A couple of weeks ago, Lucy jumped her fence while we were out and went wandering off down the road. When we realised she was no longer in the backyard, I went walking up Baker Street following the sounds of barking, and found her a few houses up where they keep Rottweiler pups — indeed, they’d locked her in their backyard and left a note on our door but she’d managed to escape again.
We didn’t know how she got out, but “hardened” the perimeter in various ways: more wire, nails, tent-pegs so she couldn’t tunnel under, etc. A few days later she got out again but this time we were home and vigilant and Lucy made it as far as the driveway before I was after her with a leash.
I reached the bottom of our driveway in time to see Lucy sniffing around the neighbours front yard, whilst said neighbour, rather irate, harrangued her from the porch. Mongrel this, mongrel that. I collected my dog and faced off with an apoplectic middle-aged woman. “She bit my duck! She bit my duck! That cost me $100 vet bill! I’ll call the council!” I promised to come back once I’d put Lu back inside.
She was raging! Pointed out paw prints in the mud, but grudgingly admitted she’d not actually seen Lucy do anything -indeed, she hadn’t seen Lucy before that day. When did it happen, I enquired? “Yesterday,” she sputtered! Ah, but Lucy wasn’t out yesterday. “The day before then,” she groaned. I agreed to pay the vet-bill, all the while protesting Lucy’s innocence – considering it “neighbour tax” and helpfully warning her about the many dogs in the street, not to mention the area. She was nice as pie once she had the money in her hot little hand.

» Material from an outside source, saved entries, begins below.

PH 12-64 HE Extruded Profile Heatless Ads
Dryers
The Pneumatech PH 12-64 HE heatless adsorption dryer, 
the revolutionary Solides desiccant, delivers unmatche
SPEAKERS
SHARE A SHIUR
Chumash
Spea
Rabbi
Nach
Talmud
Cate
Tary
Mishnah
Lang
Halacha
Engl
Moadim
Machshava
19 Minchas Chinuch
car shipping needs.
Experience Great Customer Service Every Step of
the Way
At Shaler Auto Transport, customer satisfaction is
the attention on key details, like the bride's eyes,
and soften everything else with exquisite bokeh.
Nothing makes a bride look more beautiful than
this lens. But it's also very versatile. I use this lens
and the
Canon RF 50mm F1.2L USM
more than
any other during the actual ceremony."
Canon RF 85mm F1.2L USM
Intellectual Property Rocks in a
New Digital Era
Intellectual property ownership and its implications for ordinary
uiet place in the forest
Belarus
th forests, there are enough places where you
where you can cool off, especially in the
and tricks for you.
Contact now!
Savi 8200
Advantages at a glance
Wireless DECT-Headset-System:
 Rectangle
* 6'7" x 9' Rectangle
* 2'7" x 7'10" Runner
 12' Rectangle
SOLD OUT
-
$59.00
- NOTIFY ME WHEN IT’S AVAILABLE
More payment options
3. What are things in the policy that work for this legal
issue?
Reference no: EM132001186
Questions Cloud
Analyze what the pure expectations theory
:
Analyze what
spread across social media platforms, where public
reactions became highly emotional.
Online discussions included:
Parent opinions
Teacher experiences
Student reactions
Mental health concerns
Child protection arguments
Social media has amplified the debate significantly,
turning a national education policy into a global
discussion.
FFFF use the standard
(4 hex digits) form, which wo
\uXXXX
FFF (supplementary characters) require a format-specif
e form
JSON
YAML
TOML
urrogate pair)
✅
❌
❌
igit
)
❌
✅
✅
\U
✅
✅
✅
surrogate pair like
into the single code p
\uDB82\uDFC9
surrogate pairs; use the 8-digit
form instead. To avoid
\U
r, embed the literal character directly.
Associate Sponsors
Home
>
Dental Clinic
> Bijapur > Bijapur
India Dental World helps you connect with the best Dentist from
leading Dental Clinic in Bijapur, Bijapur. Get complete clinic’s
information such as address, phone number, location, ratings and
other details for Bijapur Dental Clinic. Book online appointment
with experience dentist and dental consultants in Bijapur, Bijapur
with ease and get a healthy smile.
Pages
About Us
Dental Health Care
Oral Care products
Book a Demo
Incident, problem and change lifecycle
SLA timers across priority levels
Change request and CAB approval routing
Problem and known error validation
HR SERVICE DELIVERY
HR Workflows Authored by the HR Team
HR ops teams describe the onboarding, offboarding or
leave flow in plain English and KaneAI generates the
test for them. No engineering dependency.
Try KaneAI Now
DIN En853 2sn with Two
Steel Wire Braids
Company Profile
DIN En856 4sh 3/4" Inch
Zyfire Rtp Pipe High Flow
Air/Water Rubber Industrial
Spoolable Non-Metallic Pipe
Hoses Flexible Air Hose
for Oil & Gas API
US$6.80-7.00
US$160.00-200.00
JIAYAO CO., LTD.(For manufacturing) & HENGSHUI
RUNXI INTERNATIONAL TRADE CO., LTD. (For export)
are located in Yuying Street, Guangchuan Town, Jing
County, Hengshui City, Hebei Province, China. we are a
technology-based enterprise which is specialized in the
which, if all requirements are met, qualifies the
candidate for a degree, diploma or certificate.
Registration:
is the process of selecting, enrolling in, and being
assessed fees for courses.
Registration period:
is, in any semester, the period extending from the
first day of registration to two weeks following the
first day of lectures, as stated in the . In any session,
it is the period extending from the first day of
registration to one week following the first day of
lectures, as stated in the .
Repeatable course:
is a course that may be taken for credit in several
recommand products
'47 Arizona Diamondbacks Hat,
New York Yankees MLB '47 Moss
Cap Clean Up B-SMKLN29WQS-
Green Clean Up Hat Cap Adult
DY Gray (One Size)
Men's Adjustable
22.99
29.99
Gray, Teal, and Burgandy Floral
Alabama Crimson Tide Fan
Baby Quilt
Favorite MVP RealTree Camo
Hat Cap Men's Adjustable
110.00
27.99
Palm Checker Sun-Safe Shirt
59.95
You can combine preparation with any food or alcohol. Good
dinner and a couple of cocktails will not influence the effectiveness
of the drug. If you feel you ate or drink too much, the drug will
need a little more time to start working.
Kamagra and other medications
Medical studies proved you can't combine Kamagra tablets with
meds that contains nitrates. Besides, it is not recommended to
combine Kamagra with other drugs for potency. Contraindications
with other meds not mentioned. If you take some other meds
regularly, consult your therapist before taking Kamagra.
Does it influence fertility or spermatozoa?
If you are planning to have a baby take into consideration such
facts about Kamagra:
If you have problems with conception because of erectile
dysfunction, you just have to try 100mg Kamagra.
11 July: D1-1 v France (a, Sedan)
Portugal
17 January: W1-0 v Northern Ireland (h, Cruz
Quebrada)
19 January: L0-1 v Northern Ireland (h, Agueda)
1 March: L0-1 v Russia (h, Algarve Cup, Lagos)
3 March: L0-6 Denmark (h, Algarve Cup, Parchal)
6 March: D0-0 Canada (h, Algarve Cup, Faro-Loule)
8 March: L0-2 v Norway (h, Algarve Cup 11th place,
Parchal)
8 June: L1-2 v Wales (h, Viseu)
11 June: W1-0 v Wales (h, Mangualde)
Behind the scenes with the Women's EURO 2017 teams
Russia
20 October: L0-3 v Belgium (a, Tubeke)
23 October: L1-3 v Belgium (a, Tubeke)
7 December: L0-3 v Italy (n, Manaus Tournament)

Then yesterday we were putting the final touches on a dog proof fence — 6-foot high, staked into the ground, made from electrified adamantium — and Lucy, recognising the inevitability of yard-bound life and wanting one last fling, saw her opportunity and made a break for it. She’d been somewhat under house arrest for the interim, chained up when we were out and supervised when she went out for a pee, so we were quickly after her.
This time she didn’t bother with the neighbour, walking past towards her German suitors, but nevertheless our Crazy Lady neighbour was out there brandishing a pitchfork and flaming brand, with the now-tired threat of a call to the council. Difference? This time she met Dee.
“Calm down, she wasn’t even in your yard,” I imagine Dee said, but it’s hard to be reasonable with unreasonable people. “Good, call the council!” Dee returned with Lucy, then went back for a chat that was reportedly even more frustrating than the first. “She’s not a mongrel,” Dee explained to me later. “That’s just factually incorrect.” She did however manage to get a copy of the bill and a receipt for the money I’d paid.
The end result is we’re finishing the fence today and hoping our neighbour — a renter, “townies, eh?” — was so distraught by the situation that she moves out and we never see her again.